▸ ASSIGNMENT 1
Reproduce the listing verbatim, beginning at its first line and continuing through the line containing "Identify the location of vacant", with both ends included.

[[ READING TEXT, beginning ]]

July 1974 American Aircraft ModelerTable of Contents
Some things never grow old. These pages from vintage modeling magazines like American Aircraft Modeler, American Modeler, Air Trails, Flying Aces, Flying Models, Model Airplane News, & Young Men captured the era. I will be glad to scan articles for you. All copyrights are hereby acknowledged.
This is the prototype of American Aircraft Modeler's "AAM Glowdriver." To be more accurate, the experimental construction is on an actual wooden breadboard - the kind used in a kitchen- making it in fact a prime example how the term "breadboard" for electronic circuit construction came to be. There is also an accompanying article in the same July 1974 edition titled "Fast Start Set Uses the AAM Glowdriver." Thanks to Danny M., a website visitor from The Land Down Under, who wrote to ask that I scan and post this article for what today we would call a 'smart' glow plug driver."
The AAM Glowdriver
Here's a gadget that takes the sense of accomplishment out of starting your engine.
By C. W. MCCutchen
The prototype AAM Glowdriver. When the author said that he had one roughed out on a breadboard, he wasn't kidding - it's on an honest-to-goodness board for cutting bread! The accompanying article by Hobie Steele tells how to build a neat, compact version.
Starting a model engine is a test of skill. The biggest problem is drowning the glow plug with fuel. A flooded plug gives no ignition. Afraid of the resulting silence, one tends to under-prime, and get silence anyway. The AAM Glowdriver clears a drowned plug in a fraction of a second. With ignition guaranteed, a big shot of fuel may be applied through the exhaust port - no more fear of over-priming. All engines tested so far have started with a few flips of the propeller - even in freezing weather.
The AAM Glowdriver ends the minor worries, too. It will heat the plug all day long (a month or more of steady flying) on a single charge of its 12 volt motorcycle battery. It tells if the glow plug is burned out, and it warns, hours in advance, that the battery is weakening. There is no battery drain when the unit is not connected to the plug. Except in one important way (see below), the Glowdriver is used just like a clever battery.
It heats the glow plug with current pulses of variable length (about 13 milliseconds apart). During each pulse, the potential across the plug and leads is about eight volts. The current through the plug is ten amperes, more or less, depending on the resistance of the plug. As the Glowdriver heats the plug, it simultaneously measures its temperature. It then automatically adjusts the length of the current pulses, to bring the temperature to the right value for guaranteed ignition.
The prototype AAM Glowdriver. When the author said that he had one roughed out on a breadboard, he wasn't kidding - it's an honest-to-goodness board for cutting bread! The accompanying article by Hobie Steele tells how to build a neat, compact version.

[[ READING TEXT, end ]]

▸ ASSIGNMENT 2
Using the article on the AAM Glowdriver, state whether each statement agrees with it, and support each answer with the deciding words quoted from the article: (a) the Glowdriver heats the plug with current pulses spaced about 13 milliseconds apart; (b) the unit drains its battery even when it is not connected to the plug; (c) the Glowdriver is powered by a 6 volt battery.

[[ LISTED ENTRIES, beginning ]]

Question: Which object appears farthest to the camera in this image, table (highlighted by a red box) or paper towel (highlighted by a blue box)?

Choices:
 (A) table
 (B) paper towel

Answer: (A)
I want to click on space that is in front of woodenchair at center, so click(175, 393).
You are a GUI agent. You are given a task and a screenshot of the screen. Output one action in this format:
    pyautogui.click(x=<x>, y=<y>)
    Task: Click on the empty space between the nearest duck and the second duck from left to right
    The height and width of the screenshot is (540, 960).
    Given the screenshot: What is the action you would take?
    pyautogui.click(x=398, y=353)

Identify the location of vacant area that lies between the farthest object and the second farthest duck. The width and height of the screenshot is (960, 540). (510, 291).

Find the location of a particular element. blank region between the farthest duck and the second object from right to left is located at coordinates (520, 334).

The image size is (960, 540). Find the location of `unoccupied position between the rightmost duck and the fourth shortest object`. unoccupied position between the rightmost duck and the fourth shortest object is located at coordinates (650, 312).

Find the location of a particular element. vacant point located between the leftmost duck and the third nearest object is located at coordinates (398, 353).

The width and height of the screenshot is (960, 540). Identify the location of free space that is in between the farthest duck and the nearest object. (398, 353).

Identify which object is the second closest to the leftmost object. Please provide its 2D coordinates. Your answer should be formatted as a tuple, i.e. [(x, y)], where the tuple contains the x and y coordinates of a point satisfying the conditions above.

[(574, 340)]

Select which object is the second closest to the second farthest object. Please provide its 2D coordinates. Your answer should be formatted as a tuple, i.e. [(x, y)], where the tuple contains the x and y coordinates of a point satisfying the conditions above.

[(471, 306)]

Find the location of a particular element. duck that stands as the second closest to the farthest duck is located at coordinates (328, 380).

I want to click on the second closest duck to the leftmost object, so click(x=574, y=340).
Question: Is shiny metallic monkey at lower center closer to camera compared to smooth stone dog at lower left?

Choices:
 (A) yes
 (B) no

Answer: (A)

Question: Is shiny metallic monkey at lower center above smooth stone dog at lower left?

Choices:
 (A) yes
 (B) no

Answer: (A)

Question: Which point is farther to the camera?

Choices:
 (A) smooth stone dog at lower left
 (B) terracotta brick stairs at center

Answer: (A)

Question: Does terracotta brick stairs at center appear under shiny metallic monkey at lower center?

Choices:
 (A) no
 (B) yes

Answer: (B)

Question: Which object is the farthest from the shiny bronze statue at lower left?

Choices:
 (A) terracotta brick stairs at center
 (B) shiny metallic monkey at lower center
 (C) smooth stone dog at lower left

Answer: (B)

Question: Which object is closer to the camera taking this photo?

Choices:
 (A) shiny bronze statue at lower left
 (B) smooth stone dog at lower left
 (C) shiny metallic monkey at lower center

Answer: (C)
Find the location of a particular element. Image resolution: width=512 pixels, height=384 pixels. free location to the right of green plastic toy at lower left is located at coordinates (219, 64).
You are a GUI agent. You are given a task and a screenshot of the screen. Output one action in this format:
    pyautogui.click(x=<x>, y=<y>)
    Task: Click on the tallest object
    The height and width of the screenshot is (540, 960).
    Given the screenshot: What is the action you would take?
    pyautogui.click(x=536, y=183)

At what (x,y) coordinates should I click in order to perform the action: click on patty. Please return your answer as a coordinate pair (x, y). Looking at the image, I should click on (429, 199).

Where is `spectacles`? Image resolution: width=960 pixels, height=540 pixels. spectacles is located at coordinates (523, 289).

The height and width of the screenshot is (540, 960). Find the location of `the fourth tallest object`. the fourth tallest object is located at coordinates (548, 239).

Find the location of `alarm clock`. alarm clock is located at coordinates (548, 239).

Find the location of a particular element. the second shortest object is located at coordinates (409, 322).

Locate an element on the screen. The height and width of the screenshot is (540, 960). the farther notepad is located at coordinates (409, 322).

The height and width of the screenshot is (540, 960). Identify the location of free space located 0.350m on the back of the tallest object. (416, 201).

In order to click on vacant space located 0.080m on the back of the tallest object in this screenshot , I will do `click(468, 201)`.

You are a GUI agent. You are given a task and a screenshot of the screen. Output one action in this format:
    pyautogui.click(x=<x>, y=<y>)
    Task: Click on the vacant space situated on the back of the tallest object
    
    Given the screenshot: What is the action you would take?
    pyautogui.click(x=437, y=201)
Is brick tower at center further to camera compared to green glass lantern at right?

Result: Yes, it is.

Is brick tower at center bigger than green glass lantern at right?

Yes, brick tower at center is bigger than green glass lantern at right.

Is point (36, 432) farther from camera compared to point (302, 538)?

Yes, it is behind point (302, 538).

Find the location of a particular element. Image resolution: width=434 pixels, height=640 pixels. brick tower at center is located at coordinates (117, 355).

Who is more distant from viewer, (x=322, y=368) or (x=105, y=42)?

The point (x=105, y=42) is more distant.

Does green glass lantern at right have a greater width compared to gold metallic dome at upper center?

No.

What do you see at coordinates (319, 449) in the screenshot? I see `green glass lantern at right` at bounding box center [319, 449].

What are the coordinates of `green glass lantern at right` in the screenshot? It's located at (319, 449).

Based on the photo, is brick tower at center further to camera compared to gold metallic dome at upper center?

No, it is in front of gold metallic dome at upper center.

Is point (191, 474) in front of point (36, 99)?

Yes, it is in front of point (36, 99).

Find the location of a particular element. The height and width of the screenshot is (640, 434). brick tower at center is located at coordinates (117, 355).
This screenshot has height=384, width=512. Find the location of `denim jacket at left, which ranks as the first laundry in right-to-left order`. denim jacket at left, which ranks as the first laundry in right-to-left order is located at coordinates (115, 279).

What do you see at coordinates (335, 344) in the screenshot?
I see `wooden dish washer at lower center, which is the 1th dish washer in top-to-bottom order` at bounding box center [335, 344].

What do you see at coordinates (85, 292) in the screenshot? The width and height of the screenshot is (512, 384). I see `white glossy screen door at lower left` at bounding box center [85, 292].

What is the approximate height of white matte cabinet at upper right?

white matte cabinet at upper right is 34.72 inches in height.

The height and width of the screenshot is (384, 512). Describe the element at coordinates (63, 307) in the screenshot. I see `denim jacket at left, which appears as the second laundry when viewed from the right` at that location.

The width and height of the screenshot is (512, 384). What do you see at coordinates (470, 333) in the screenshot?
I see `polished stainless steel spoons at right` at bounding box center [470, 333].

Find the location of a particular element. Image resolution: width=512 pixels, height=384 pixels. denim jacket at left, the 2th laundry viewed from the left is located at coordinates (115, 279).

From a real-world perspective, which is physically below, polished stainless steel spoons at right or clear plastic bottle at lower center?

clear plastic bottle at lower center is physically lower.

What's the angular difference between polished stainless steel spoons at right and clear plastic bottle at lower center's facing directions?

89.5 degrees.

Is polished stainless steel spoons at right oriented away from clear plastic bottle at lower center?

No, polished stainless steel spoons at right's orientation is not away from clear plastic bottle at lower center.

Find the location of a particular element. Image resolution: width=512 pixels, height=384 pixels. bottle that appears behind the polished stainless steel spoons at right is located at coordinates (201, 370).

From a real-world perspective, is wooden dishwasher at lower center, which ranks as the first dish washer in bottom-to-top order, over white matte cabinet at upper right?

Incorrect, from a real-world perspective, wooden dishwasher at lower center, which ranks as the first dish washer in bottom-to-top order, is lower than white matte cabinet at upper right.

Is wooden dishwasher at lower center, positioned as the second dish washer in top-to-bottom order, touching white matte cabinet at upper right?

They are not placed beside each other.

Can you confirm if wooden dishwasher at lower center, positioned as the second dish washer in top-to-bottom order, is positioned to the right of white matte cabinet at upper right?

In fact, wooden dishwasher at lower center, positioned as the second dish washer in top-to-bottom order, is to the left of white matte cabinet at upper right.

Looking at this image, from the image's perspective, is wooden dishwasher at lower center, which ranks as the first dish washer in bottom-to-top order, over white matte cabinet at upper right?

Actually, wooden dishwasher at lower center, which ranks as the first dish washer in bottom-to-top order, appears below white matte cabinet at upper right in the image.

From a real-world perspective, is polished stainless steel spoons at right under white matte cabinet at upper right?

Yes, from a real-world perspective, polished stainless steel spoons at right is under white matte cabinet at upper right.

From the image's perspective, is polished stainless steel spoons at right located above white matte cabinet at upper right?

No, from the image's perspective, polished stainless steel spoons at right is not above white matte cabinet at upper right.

[[ LISTED ENTRIES, end ]]

▸ EXERCISE RESPONSE 1
Question: Which object appears farthest to the camera in this image, table (highlighted by a red box) or paper towel (highlighted by a blue box)?

Choices:
 (A) table
 (B) paper towel

Answer: (A)
I want to click on space that is in front of woodenchair at center, so click(175, 393).
You are a GUI agent. You are given a task and a screenshot of the screen. Output one action in this format:
    pyautogui.click(x=<x>, y=<y>)
    Task: Click on the empty space between the nearest duck and the second duck from left to right
    The height and width of the screenshot is (540, 960).
    Given the screenshot: What is the action you would take?
    pyautogui.click(x=398, y=353)

Identify the location of vacant area that lies between the farthest object and the second farthest duck. The width and height of the screenshot is (960, 540). (510, 291).

▸ EXERCISE RESPONSE 2
(a) Yes: "It heats the glow plug with current pulses of variable length (about 13 milliseconds apart)."
(b) No: "There is no battery drain when the unit is not connected to the plug."
(c) No: "on a single charge of its 12 volt motorcycle battery."